Awareness Is Key
What You Need to Know About the Side Effect Profiles of New HCV Antiretrovirals
by Larry Buhl
By all accounts, adding the new direct-acting antiretrovirals (DAA) boceprevir (Victrelis) or telaprevir (Incivek) to the standard regimen of pegylated interferon plus ribavirin can shorten treatment regimens and increase the likelihood that a patient with chronic hepatitis C (HCV) will become completely free of the virus. But there are side effects, including a greater chance of anemia. More troubling for those coinfected with HIV and HCV, there is a warning that they should be more carefully monitored when taking the new DDAs for hepatitis along with ritonavir for HIV.
According to a review by Christophe Hézode from Hôpital Henri Mondor in Paris, which appears in the February 2012 supplemental issue of Liver International, most side effects associated with the new DDAs are only mild to moderate, and should not be reasons to discontinue the regimen, researchers said.
Right now only boceprevir and telaprevir are approved for use in combination with pegylated interferon plus ribavirin, older treatments for HCV that have well-known and sometimes debilitating side effects.
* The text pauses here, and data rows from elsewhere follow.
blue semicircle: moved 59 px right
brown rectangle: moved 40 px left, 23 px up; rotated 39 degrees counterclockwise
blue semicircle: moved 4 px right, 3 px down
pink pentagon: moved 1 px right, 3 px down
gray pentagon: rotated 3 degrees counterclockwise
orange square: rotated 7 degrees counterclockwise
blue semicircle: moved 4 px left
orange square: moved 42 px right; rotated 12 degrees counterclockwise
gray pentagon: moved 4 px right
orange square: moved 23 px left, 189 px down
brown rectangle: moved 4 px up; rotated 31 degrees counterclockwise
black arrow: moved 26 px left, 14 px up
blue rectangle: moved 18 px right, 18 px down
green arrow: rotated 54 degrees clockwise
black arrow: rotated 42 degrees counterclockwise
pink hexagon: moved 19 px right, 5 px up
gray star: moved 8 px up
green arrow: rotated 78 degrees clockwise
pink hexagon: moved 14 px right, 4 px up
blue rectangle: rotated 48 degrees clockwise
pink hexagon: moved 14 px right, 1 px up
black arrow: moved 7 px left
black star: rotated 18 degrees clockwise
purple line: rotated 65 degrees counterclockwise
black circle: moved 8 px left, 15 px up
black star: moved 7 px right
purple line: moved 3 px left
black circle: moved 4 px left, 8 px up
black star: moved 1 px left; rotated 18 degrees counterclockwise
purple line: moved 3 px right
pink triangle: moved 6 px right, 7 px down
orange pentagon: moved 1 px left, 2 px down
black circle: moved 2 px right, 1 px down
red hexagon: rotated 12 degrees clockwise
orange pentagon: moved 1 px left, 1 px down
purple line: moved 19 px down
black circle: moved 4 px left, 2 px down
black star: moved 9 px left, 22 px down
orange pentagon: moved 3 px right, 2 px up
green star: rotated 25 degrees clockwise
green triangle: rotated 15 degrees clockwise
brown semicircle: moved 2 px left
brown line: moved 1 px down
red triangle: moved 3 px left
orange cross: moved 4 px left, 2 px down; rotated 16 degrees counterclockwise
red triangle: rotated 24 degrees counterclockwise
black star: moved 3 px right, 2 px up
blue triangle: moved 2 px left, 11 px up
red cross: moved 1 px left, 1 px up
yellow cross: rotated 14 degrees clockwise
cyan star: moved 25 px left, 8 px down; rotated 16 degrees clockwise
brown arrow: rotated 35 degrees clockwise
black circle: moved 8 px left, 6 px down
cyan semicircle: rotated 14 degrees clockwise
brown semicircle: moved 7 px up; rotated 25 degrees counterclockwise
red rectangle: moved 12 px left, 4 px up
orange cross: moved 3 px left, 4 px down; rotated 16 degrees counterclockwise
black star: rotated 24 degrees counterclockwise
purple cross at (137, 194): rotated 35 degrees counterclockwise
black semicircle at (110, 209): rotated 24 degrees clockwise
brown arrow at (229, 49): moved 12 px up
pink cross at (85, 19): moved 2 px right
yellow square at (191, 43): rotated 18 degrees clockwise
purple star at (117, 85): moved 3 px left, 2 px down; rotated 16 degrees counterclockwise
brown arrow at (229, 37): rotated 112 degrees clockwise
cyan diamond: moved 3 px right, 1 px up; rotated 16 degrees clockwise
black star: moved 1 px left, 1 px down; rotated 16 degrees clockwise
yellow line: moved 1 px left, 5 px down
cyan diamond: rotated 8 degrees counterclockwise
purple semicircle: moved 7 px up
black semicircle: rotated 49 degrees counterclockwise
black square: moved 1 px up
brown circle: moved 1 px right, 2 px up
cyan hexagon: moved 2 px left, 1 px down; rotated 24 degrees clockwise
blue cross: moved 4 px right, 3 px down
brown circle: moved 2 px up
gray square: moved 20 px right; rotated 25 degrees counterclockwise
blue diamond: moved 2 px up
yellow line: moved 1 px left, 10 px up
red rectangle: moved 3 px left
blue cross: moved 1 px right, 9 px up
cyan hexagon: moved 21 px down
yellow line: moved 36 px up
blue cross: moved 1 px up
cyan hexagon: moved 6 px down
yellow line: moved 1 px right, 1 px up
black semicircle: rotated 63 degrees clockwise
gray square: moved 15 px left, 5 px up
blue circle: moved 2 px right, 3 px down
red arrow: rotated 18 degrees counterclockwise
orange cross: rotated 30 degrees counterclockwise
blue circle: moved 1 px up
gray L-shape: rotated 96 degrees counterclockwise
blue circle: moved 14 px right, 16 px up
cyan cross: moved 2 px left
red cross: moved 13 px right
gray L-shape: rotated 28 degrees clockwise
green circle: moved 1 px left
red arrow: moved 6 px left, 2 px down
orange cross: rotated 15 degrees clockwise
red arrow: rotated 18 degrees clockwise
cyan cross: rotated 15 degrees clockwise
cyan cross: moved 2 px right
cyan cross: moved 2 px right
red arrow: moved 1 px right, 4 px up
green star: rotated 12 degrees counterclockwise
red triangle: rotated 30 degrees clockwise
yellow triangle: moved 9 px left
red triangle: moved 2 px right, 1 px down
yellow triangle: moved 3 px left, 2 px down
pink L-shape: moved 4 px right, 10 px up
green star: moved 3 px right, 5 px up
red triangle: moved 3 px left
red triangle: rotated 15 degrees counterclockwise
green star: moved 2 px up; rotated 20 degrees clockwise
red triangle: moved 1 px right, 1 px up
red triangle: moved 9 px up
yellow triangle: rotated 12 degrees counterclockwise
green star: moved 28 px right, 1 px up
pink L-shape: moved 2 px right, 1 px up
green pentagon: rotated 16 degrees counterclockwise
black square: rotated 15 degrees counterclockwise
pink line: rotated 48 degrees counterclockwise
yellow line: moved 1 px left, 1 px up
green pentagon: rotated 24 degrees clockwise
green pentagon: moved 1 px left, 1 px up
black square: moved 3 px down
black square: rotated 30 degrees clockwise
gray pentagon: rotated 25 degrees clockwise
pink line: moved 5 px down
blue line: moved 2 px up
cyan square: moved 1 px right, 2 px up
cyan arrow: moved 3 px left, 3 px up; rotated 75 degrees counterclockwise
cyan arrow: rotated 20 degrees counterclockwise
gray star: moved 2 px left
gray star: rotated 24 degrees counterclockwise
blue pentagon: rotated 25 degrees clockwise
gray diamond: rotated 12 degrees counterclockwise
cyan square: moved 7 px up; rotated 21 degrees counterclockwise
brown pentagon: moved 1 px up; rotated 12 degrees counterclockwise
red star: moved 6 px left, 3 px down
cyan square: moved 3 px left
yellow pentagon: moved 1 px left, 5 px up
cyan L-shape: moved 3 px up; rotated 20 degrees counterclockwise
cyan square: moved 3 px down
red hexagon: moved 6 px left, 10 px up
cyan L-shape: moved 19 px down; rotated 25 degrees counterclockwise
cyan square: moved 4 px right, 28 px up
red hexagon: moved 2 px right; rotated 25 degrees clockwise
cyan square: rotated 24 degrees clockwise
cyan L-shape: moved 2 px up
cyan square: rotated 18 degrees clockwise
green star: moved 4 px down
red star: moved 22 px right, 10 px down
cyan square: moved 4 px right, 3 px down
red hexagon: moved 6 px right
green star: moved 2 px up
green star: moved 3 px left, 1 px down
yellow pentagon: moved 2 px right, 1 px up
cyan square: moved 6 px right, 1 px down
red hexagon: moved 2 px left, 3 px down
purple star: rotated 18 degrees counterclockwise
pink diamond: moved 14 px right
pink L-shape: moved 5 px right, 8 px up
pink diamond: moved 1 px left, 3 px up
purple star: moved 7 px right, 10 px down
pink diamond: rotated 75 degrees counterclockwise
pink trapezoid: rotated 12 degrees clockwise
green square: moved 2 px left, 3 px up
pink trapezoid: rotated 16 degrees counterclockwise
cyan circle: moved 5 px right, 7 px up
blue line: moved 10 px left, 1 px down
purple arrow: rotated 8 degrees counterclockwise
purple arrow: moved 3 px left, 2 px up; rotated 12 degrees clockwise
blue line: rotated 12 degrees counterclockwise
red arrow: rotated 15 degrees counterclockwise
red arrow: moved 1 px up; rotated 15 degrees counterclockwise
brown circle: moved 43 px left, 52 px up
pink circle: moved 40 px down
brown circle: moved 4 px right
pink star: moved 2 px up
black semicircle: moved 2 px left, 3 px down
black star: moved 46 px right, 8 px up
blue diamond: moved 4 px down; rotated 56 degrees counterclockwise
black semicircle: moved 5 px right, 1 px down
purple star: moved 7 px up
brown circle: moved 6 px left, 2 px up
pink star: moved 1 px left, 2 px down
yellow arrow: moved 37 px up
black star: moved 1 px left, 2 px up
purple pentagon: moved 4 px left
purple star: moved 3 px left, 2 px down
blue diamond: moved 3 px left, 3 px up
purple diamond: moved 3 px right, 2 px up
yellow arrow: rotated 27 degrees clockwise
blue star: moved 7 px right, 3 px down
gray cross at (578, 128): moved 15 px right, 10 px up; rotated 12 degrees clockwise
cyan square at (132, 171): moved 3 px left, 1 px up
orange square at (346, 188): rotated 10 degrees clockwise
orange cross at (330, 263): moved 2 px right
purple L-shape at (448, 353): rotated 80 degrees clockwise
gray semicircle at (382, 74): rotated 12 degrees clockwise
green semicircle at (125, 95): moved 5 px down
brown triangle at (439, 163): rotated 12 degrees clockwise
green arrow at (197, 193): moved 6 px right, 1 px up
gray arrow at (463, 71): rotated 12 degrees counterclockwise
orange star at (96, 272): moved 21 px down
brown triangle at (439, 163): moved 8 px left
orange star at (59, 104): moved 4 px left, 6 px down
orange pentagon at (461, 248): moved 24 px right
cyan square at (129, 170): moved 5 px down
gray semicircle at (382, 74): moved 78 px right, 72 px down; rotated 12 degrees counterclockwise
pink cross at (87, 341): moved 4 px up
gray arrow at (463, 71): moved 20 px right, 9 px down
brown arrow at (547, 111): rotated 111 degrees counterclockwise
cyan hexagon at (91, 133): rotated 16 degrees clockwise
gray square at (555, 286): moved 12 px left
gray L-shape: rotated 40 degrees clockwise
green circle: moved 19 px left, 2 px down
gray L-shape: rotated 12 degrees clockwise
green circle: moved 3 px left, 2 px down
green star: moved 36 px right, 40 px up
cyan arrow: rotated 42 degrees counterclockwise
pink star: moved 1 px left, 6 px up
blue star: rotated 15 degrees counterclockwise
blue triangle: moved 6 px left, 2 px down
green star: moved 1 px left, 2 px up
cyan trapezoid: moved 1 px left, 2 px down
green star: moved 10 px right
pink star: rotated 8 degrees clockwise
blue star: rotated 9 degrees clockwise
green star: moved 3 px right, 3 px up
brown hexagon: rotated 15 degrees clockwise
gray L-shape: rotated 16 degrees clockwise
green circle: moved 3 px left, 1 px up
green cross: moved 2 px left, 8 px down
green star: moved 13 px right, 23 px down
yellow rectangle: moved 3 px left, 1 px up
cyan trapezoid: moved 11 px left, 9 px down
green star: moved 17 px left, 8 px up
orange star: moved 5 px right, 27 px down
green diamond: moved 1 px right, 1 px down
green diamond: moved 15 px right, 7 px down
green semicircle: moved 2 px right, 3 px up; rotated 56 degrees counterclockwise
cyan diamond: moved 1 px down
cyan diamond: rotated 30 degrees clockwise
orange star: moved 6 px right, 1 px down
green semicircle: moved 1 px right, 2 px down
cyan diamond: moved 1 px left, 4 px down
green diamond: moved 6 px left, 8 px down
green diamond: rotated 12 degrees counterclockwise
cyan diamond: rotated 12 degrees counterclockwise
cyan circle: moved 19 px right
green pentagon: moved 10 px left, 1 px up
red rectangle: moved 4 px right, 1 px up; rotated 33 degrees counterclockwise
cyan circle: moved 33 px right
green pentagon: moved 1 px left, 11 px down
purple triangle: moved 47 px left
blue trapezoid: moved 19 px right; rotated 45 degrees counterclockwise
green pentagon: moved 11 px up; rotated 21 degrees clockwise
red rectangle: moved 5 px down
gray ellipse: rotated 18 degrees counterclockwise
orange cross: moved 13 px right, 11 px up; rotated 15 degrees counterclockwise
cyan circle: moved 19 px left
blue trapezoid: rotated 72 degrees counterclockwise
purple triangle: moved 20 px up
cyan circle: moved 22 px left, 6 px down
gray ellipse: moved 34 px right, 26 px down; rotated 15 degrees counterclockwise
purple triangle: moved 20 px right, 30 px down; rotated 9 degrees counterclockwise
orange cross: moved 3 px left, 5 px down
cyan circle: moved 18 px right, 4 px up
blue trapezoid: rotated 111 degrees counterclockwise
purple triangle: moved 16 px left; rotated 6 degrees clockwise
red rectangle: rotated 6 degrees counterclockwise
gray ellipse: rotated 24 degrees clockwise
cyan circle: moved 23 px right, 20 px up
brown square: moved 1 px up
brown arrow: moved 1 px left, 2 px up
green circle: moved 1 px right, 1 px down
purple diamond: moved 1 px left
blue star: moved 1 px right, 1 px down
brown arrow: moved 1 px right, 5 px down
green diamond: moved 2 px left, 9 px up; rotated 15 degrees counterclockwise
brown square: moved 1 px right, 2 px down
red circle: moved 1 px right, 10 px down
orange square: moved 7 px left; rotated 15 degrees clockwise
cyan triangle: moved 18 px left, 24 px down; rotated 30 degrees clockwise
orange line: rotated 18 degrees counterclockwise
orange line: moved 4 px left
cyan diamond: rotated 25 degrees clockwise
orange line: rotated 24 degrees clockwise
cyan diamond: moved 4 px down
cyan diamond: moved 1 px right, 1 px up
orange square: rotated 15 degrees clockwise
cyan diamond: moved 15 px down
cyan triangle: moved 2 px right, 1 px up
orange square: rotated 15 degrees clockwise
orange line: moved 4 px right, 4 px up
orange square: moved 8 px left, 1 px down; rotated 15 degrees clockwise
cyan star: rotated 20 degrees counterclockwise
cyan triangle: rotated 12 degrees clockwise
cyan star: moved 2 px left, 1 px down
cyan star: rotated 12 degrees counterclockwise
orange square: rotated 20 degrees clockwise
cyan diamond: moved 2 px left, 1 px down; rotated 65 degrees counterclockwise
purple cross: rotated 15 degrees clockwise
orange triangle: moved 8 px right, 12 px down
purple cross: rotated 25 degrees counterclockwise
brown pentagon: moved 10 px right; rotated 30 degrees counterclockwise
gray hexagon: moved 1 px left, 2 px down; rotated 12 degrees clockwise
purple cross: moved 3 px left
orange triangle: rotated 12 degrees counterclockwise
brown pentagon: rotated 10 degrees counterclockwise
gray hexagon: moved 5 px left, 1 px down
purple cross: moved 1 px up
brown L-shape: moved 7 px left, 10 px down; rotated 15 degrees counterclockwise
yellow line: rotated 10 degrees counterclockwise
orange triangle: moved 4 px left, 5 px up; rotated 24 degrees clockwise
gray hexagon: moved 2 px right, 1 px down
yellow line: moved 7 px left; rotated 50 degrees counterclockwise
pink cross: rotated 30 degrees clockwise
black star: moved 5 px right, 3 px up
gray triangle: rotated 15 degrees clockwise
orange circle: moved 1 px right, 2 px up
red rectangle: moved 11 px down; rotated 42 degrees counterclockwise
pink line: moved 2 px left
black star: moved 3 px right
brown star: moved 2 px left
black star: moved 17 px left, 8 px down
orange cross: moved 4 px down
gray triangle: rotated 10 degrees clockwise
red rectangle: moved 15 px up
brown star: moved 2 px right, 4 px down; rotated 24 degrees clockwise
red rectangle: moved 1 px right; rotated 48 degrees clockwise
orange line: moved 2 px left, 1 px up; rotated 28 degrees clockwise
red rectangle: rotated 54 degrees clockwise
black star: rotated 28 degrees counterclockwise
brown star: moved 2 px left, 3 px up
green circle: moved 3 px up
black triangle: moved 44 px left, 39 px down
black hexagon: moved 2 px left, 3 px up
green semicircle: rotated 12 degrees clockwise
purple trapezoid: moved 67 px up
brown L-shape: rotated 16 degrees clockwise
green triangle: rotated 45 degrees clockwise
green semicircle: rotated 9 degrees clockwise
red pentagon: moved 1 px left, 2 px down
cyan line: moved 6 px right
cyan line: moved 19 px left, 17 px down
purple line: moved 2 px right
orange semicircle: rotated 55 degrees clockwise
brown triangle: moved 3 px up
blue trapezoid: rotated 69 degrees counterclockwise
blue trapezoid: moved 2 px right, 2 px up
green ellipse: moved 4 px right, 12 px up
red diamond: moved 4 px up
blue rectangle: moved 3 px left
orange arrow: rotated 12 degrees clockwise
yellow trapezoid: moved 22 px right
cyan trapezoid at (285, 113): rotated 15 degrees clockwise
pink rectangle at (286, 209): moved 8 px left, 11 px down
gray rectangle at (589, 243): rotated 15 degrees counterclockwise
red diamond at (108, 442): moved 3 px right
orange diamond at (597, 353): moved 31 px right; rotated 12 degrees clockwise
In clinical trials for the new drugs, Hézode and his team saw an increase in the frequency and severity of anemia. It is well-known that ribavirin itself can cause hemolytic anemia (red blood cell destruction). But researchers found that boceprevir and telaprevir both appear to worsen anemia by contributing to bone marrow suppression. Half of the people taking boceprevir and about forty percent of those taking telaprevir in clinical trials developed anemia, compared with about twenty percent of those taking pegylated interferon/ribavirin alone.
The researchers pointed to two possible approaches for managing anemia: reducing the dose of ribavirin and using erythropoietin (Epogen or Procrit) to stimulate red blood cell production. But there are possible issues with both of these approaches: Adding a fourth drug is likely to be more challenging in the case of boceprevir, which is typically taken for twenty-four to forty-four weeks, compared with twelve weeks for telaprevir. In addition, older studies have shown that using less ribavirin with pegylated interferon raises the risk of post-treatment relapse. More research is needed to clarify the impact of ribavirin dose reduction and erythropoietin use on the safety and efficacy of combination therapy with the new DAAs, Hézode concluded.
Less serious symptoms included dry skin and eczema. In clinical trials, fifty-five percent of patients using telaprevir triple therapy developed a rash compared with about thirty-three percent of those using pegylated interferon/ribavirin. These rashes were mild-to-moderate in more than ninety percent of cases and involved less than thirty percent of total skin area, according to Hézode. Approximately five percent of rashes were severe, and a few cases were classified as severe adverse reactions, which could be life-threatening if not promptly recognized. Some people taking boceprevir in Phase III trials experienced nausea, diarrhea, and unusual and unpleasant taste changes. Patients taking telaprevir in trials also had a greater likelihood of nausea and diarrhea, as well as “anal discomfort and rectal burning.” Hézode wrote that in almost all cases, these symptoms alone should not require discontinuation of treatment.
Drug interactions: a possible concern for HIV patients
Hézode pointed to recent warnings by the U.S. Food and Drug Administration and Merck that boceprevir could lower concentrations of ritonavir-boosted HIV protease inhibitors to ineffective levels. In a February 6, 2012, letter to healthcare professionals, Merck said:
“Health care providers who might have initiated Victrelis in combination with PR in HIV-HCV coinfected patients on fully suppressive antiretroviral therapy containing a ritonavir-boosted protease inhibitor should discuss these findings with those patients, and closely monitor those patients for HCV treatment response and for potential HCV and HIV virologic rebound.”
In other words, be vigilant about monitoring and informing patients. A&U will continue to follow the developments as more information is available.
Larry Buhl is a freelance journalist and screenwriter living in Los Angeles.